Pragmatic advice. The problem you solve doesn't have to be paradigm-shifting or world-changing, just a bit above what humanity already knows [1].

w.r.t your question; pick an advisor you know you can work with for $x years first. Read papers before you pick your topic and keep looking for "holes" - these are where you can make your little dent.

[1] : http://matt.might.net/articles/phd-school-in-pictures/

> If anybody has ideas about how to pick an area for research, I'd love to hear.

If you don't really know, maybe you shouldn't do it, or at least stop after your masters. PhD is not something you do some work to get, its rather something that comes along with the work you do.

Bs. That happens a lot and result in frustration and inferior research as the student keeps trying to fit everything into that little box of his interests.
I am just beginning my PhD but I have been "dipped" in academia for a few years and my short experience tends to agree with your point. It's not about loving your PhD project (although that doesn't hurt, and it should be preferred if possible) as much as it is about loving research as a whole. In my country (France) we have a lot of CS students doing "industrial" research (partially sponsored by companies) and while it couldn't be more dull, they usually do it because research is interesting as a domain in itself (and it pays well, without having to do any teaching).
BS. I think the opposite happens a lot: the student tries to "be interested" in what is hot or has funding/an interested adviser, they wind up unhappy and ineffectual because its all just pretend.

When you get a job and really get paid; you can be flexible with what you work on. When you go get a PhD, you should have some idea of at least the area you are interested in, you can be flexible within that area, but you should at least have one.

You have to be intrinsically motivated to succeed at getting a PhD, which normally means being strongly interested in your area of research.
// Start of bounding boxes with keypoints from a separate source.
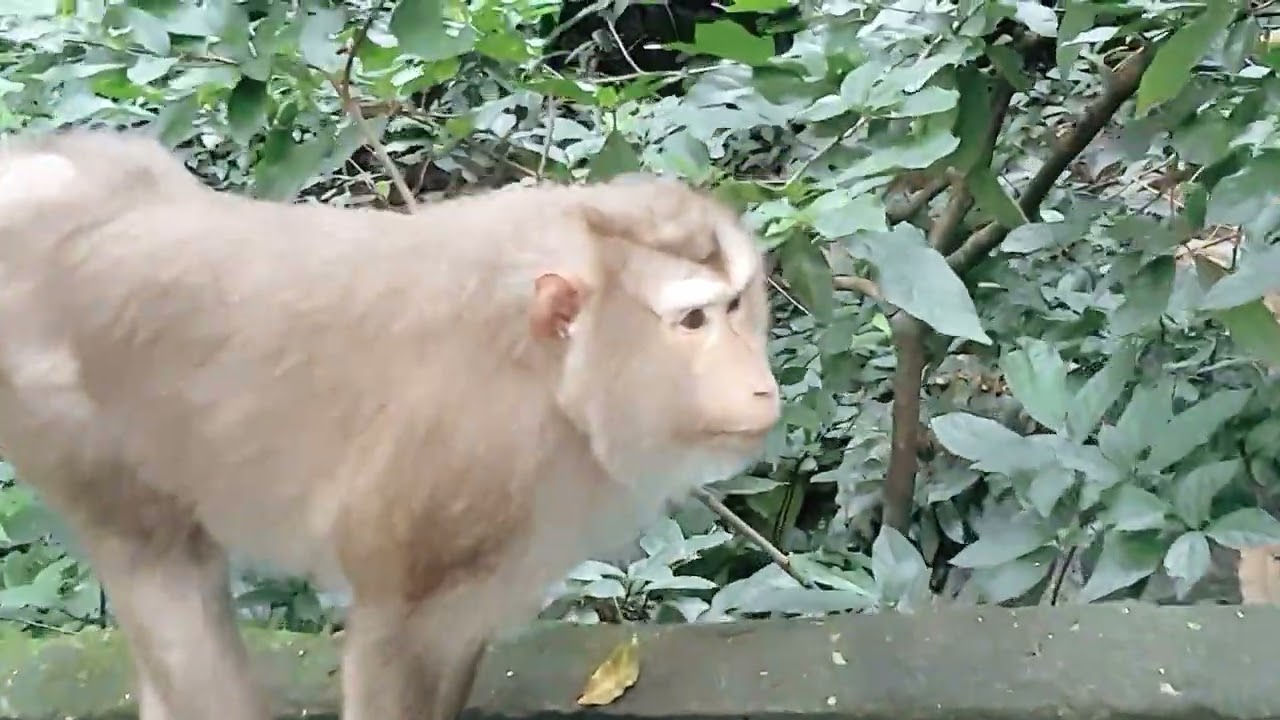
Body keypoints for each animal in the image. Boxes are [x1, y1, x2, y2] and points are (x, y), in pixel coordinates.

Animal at [0, 128, 780, 720]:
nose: (761, 386)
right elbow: (395, 634)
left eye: (738, 302)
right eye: (693, 321)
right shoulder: (459, 470)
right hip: (58, 417)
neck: (546, 375)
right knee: (160, 557)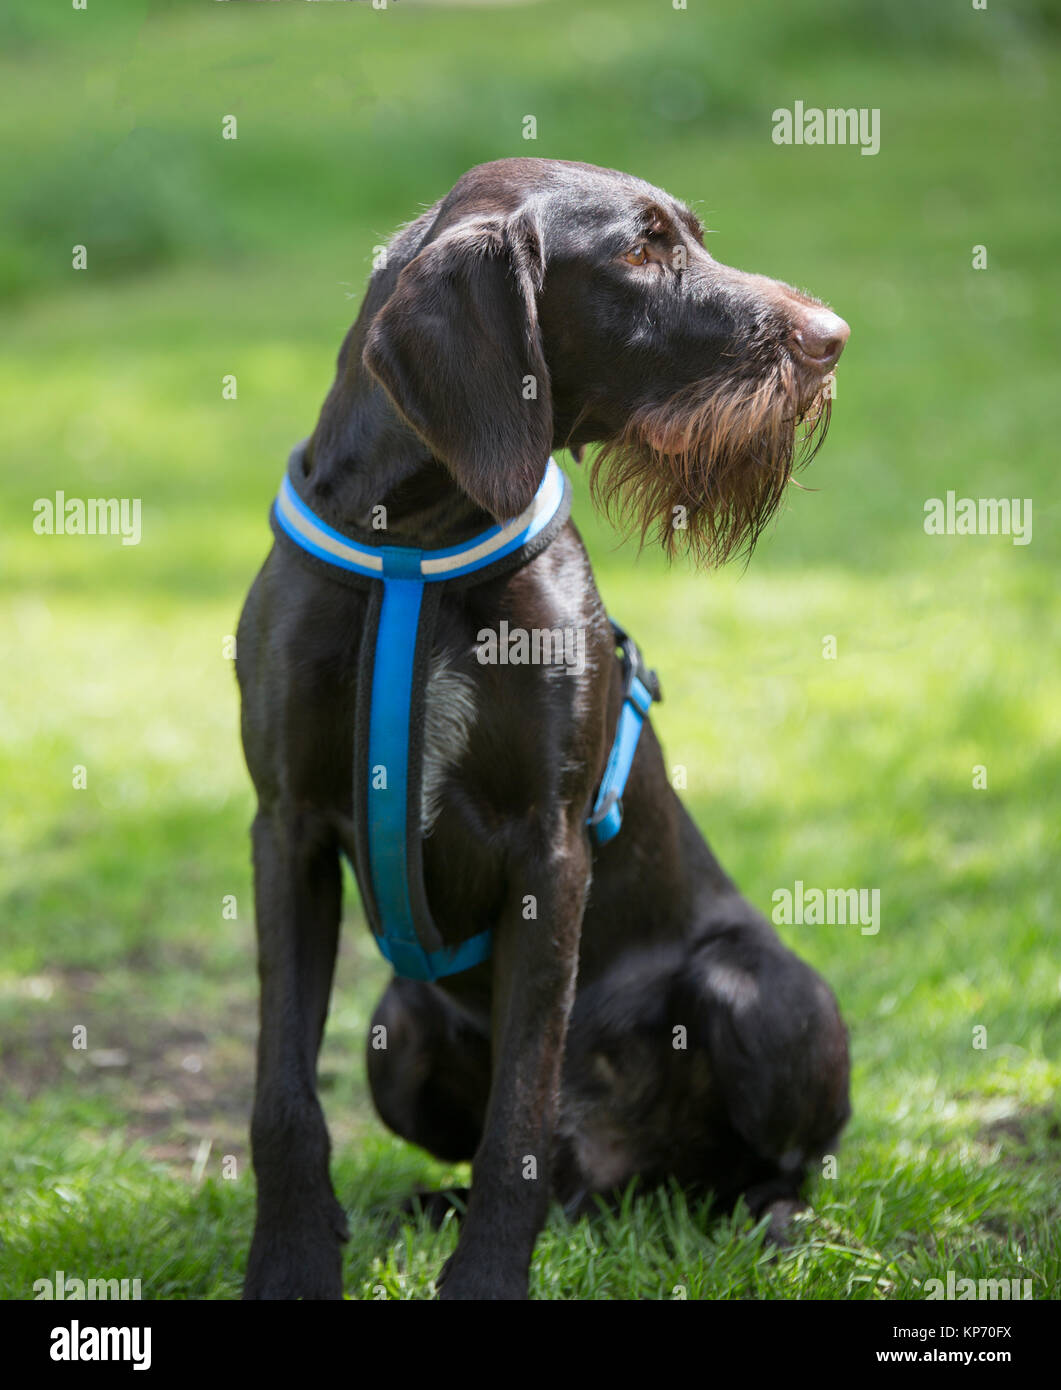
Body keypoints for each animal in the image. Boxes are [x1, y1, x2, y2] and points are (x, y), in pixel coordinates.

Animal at [236, 157, 851, 1295]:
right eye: (642, 249)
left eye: (690, 236)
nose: (832, 337)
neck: (421, 539)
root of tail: (620, 1180)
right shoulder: (285, 827)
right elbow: (283, 1098)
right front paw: (293, 1264)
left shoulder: (548, 847)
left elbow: (516, 1116)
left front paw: (483, 1279)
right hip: (397, 1028)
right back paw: (427, 1207)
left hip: (758, 990)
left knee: (777, 1161)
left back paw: (773, 1220)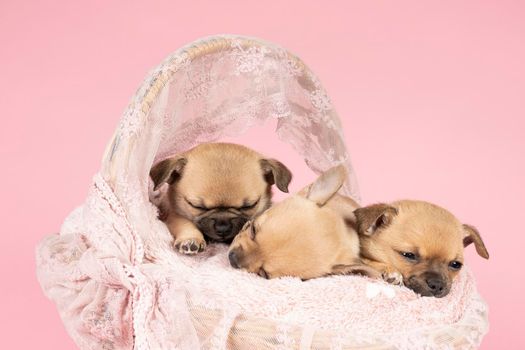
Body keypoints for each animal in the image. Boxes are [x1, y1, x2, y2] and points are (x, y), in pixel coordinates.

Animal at [149, 142, 292, 254]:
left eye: (249, 206)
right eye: (197, 206)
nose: (223, 227)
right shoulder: (174, 215)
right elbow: (185, 223)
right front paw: (190, 239)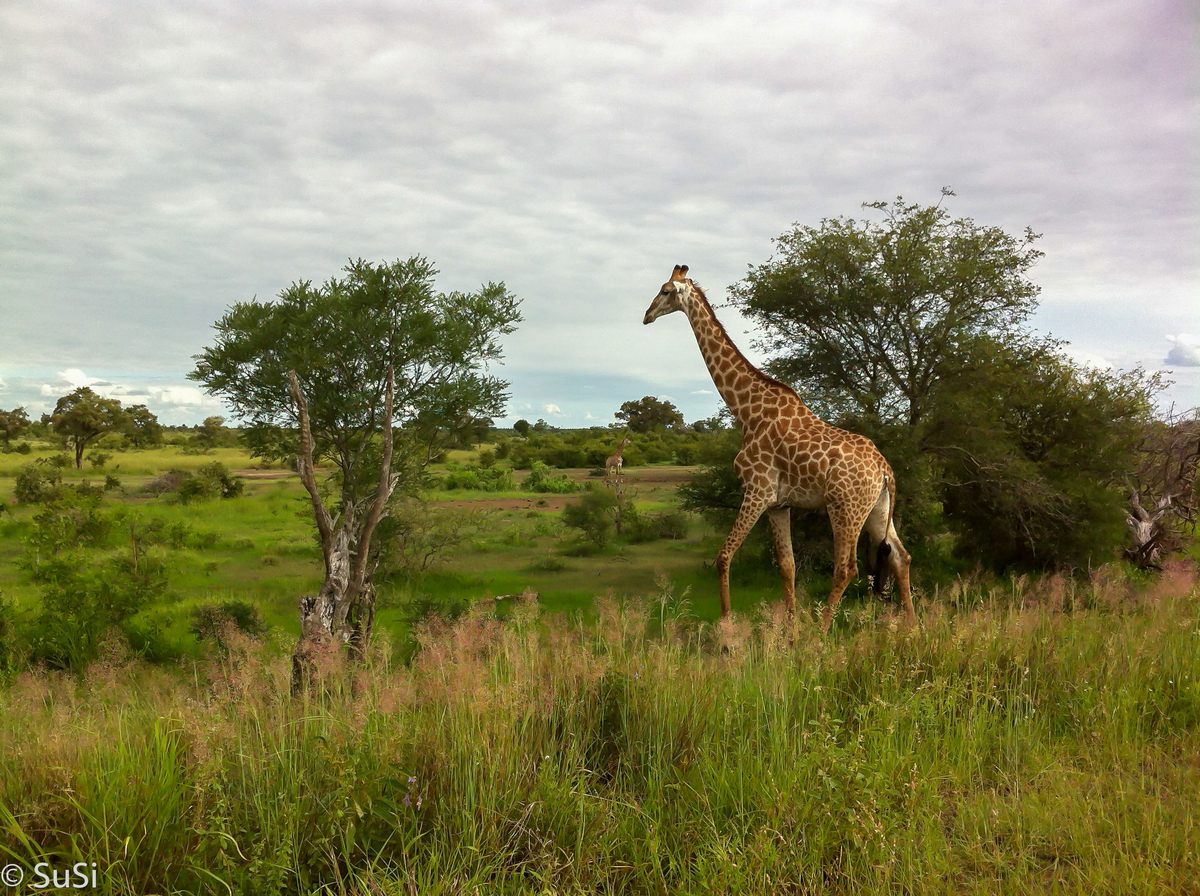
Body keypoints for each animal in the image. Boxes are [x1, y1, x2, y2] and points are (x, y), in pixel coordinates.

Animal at [643, 262, 912, 633]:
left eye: (666, 290)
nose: (646, 316)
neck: (746, 410)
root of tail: (885, 470)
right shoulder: (778, 504)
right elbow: (788, 567)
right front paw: (790, 632)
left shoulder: (757, 491)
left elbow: (723, 556)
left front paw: (727, 629)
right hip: (877, 508)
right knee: (901, 557)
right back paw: (915, 628)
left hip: (845, 507)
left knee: (847, 568)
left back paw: (821, 633)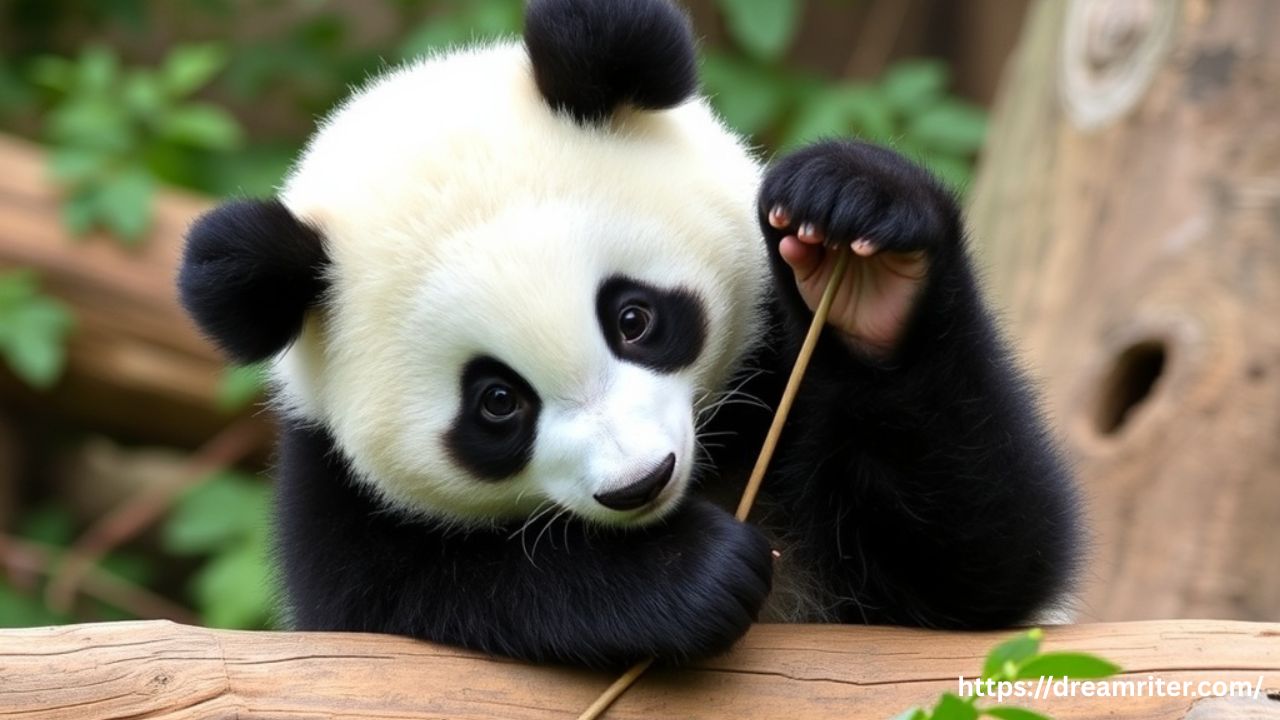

It's a lot of hard work; I wasn't kidding when I said I pulled three weeks of 16 hour days in a row (and that paper wasn't even accepted!).

If you've gotten an undergraduate and master's degree in computer science, you should already have a pretty good feel for the different areas. Choose the one you really want to immerse yourself in for reasons of pure interest, and pursue that one. Once you have the PhD, you can go on and do whatever you want afterwards. You don't have to stay in the same subarea as your thesis; lots of professors (my advisor included) have changed areas based on the times.